### Study text
· · · ·

Looking through the business data, we can see that we get only one review from the API request. However, I want a bunch of reviews to analyze, so we'll have to find some other way to get user ratings. The solution is to extract the ratings data from Yelp's website (called scraping). First, I'll retrieve the HTML data from a business' Yelp page. Then I can use BeautifulSoup to search through the HTML to find user ratings and dates. Below, I'll create a function to search Yelp and get the ratings data.

%matplotlib inline

from datetime import date, timedelta as td

import bs4 # BeautifulSoup 4
import matplotlib.pyplot as plt
import numpy as np
import pandas as pd
import seaborn as sb
sb.set_context('talk')
sb.set_contextext('notebook')
def scrape_data(biz):
    """ Accepts a business entry from Yelp's API, scrapes rating data 
        from the business' Yelp page """
    stars, dates = [], []
    n_reviews = biz['review_count']
    # There are 40 reviews per page
    n_pages = n_reviews/40 + 1
    for page_start in range(0, n_pages*40, 40):
        url = 'http://www.yelp.com/biz/{}?start={}&sort_by=date_desc'.\
               format(biz['id'], page_start)
        response = urllib2.urlopen(url)

        soup = bs4.BeautifulSoup(response.read())
        ratings = soup.find(class_='feed').find_all(class_='biz-rating')
        for each in ratings:
            # Sometimes a rating doesn't have a date, but we need both
            try:
                rating = each.find(class_='star-img').attrs['title'][:3]
                date = each.find(itemprop='datePublished').attrs['content']
            except AttributeError:
                continue
            stars.append(float(rating))
            dates.append(date)

    # Put the ratings and dates into a Pandas dataframe for analysis
    data = pd.DataFrame({'date': [pd.to_datetime(date) for date in dates], 
                         'ratings': stars})
    by_day = data.groupby('date')['ratings'].agg({'means': np.mean, 
                                                  'stds': np.std})
    return by_day

My function calculates the average rating per day, and includes the standard deviation if there are more than one review in a day.

data = scrape_data(bizs[1])
data.head(10)
stds means
date
2012-08-18 NaN 4.0
2012-08-24 NaN 4.0
2012-08-26 NaN 5.0
2012-09-02 0.707107 4.5
2012-09-06 NaN 5.0
2012-09-08 NaN 5.0
2012-09-11 NaN 4.0
2012-09-30 NaN 4.0
2012-10-04 NaN 5.0
2012-10-12 NaN 5.0

Now, let's look at the ratings over time.

fig, ax = plt.subplots(figsize=(6, 3))
ax.scatter(data.index, data['means'], color='k', alpha=0.5)
ax.set_ylim(0, 5.1)
ax.set_ylabel("Rating")
ax.set_xlim(xmax=date.today())
fig.autofmt_xdate()
fig.tight_layout(pad=0.1)

· · · ·

### Record extracts
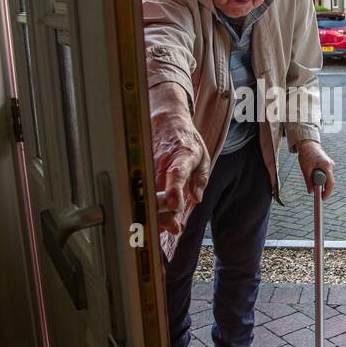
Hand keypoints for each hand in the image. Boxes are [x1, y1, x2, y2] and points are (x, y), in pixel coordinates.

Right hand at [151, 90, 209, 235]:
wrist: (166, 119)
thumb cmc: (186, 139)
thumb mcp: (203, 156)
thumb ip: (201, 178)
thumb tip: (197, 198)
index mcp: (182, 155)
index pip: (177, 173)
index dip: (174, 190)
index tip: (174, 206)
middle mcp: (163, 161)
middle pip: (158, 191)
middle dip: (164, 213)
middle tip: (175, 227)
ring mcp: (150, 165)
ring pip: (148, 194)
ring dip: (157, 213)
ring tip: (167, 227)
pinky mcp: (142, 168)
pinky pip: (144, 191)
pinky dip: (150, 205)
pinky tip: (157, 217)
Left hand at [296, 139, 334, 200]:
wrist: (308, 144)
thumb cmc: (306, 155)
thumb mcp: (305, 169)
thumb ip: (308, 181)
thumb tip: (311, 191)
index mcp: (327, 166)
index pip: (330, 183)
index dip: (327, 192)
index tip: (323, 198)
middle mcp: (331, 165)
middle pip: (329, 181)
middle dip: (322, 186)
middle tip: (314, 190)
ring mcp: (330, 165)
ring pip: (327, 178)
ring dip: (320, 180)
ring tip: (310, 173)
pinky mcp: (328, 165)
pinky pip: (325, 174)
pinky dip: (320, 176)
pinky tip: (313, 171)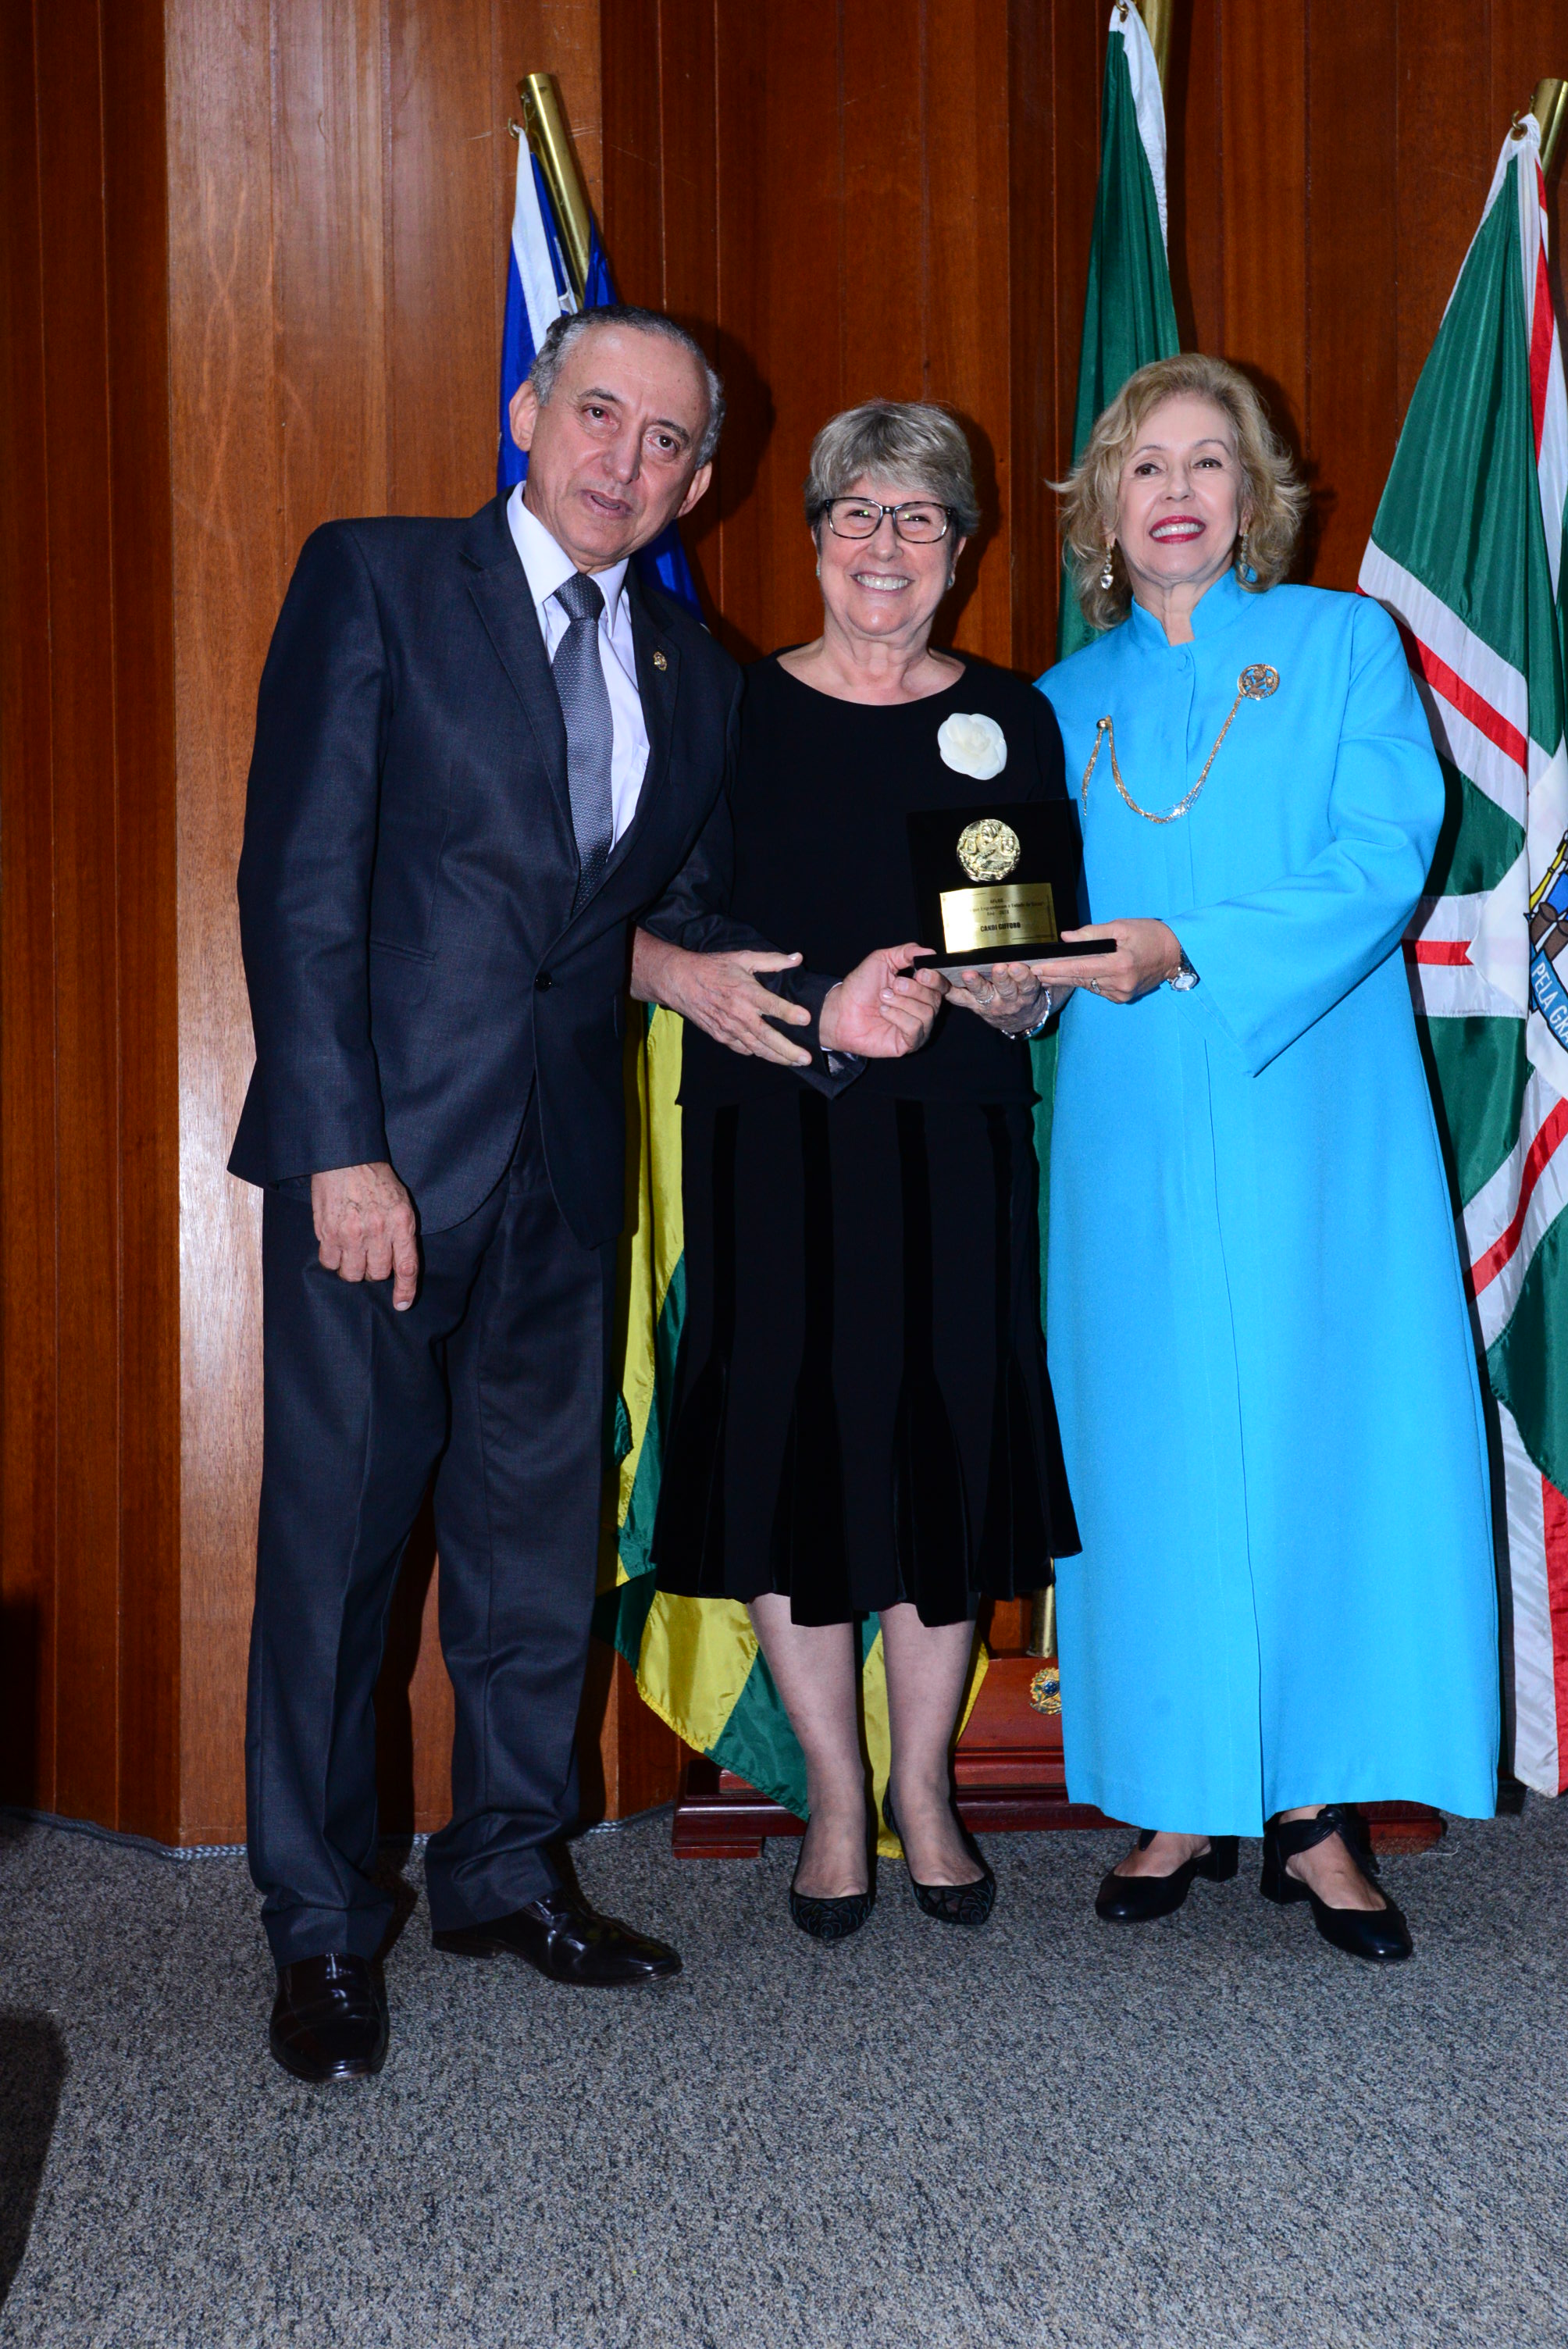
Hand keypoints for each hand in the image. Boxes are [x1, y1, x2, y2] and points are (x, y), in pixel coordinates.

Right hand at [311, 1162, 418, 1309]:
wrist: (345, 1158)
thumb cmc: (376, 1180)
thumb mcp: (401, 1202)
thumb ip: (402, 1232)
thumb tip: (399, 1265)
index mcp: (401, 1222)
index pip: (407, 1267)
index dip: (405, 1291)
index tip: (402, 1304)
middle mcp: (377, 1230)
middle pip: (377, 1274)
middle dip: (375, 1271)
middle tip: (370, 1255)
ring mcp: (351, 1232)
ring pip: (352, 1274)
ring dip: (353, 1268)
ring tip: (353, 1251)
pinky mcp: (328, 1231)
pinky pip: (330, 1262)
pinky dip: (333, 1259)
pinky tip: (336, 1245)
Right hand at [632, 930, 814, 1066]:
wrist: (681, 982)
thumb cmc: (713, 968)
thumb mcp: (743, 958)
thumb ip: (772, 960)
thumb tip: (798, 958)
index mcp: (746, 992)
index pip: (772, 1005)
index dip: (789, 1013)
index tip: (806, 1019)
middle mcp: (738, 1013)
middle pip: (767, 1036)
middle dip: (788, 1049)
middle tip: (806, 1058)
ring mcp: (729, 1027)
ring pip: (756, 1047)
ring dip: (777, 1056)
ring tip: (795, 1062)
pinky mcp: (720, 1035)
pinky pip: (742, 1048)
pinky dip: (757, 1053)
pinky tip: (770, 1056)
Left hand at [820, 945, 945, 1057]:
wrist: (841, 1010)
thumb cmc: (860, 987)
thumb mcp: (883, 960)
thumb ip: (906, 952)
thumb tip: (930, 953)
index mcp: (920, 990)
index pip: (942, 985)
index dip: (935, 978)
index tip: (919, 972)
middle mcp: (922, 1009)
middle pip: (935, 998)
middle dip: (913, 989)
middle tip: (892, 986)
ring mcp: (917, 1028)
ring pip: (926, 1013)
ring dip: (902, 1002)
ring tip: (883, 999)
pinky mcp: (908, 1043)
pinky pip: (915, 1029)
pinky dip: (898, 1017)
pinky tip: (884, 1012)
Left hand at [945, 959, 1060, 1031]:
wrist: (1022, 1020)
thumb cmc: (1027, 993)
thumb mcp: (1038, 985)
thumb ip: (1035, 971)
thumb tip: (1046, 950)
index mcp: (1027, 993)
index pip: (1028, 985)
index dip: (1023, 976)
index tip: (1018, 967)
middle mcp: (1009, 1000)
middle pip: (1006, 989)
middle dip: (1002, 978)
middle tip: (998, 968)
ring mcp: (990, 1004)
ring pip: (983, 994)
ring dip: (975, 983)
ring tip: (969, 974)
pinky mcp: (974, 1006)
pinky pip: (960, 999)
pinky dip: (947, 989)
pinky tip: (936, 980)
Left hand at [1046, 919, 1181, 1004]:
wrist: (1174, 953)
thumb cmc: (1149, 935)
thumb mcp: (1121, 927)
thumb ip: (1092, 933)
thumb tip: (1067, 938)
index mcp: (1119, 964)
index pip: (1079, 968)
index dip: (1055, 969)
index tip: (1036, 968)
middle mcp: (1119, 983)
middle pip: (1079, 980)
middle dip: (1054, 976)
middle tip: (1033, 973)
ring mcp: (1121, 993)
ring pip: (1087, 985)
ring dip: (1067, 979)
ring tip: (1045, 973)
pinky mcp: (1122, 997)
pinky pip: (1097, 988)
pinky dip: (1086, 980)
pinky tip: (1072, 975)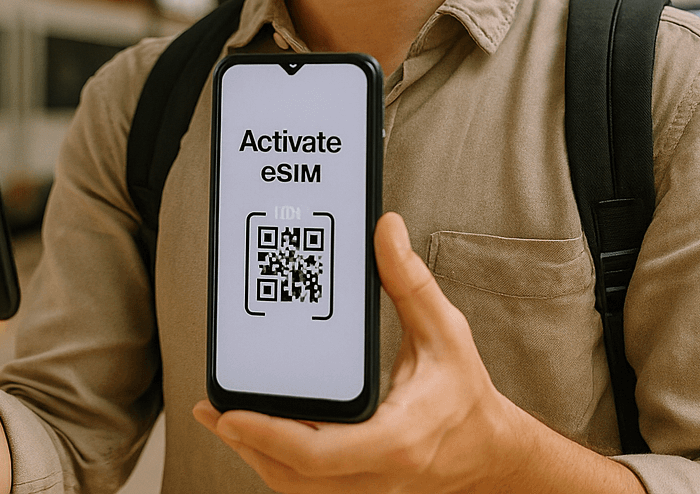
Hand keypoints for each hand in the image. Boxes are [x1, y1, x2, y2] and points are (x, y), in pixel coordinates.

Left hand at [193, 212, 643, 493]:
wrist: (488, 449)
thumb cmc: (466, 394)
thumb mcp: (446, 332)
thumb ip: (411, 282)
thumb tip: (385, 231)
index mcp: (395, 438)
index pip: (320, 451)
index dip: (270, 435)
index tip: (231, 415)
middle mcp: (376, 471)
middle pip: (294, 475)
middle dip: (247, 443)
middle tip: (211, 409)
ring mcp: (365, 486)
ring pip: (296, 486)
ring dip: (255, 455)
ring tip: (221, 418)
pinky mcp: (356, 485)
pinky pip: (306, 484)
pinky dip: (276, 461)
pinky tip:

· · · ·

### Exercise set
1. Answer these questions from the Yelp scraping text, one line each:
(a) How many reviews did the API request return?
(b) According to a code comment, how many reviews are on each page?
(c) When does the function include the standard deviation for a day?
2. Carry the Yelp scraping text forward from its last line.

### Activity answers
1.
(a) Only one review.
(b) 40 reviews per page.
(c) When there is more than one review in that day.

2.
png

Now that we have ratings data, we need to find a way to calculate the average rating over time. A good way to do this is with a Gaussian process.

Typically we want to infer some model parameters from our data. To do this with a Bayesian model, we define prior distributions over the model parameters, then calculate the posterior distributions of the parameters given the data and the data likelihood. However, we can instead avoid parameters by using a Gaussian process which is a distribution over functions. That is, we can find a function that models our data by drawing from an infinite collection of functions without ever defining a functional form. Similar to the normal distribution, parametrized by mean \(\mu\) and covariance \(\Sigma\) parameters,

$$ p(x) \sim N(\mu, \Sigma), $$

a Gaussian process is parametrized by mean and covariance functions

$$ p(x) \sim \mathcal{GP}(m(x), k(x,x^{\prime})). $$

Typically we don't care about the mean function (\(m(x) = 0\)) and most of the business happens in the covariance function, often a squared exponential

$$ k(x,x^{\prime}) = \theta_1\exp\left(-\frac{\theta_2}{2}(x-x^{\prime})^2\right) $$

but it can be expanded with additional terms for linear effects, or effects on different scales, etc.

To demonstrate the power of Gaussian process, I'll generate some synthetic data \(y = f(x)\) with noise and use a Gaussian process to infer the true \(f(x)\).

x = np.linspace(0, 10, 250)
y_true = -2*x + x*np.sin(2*x)
y = y_true + 10*np.random.randn(x.size)
plt.scatter(x, y)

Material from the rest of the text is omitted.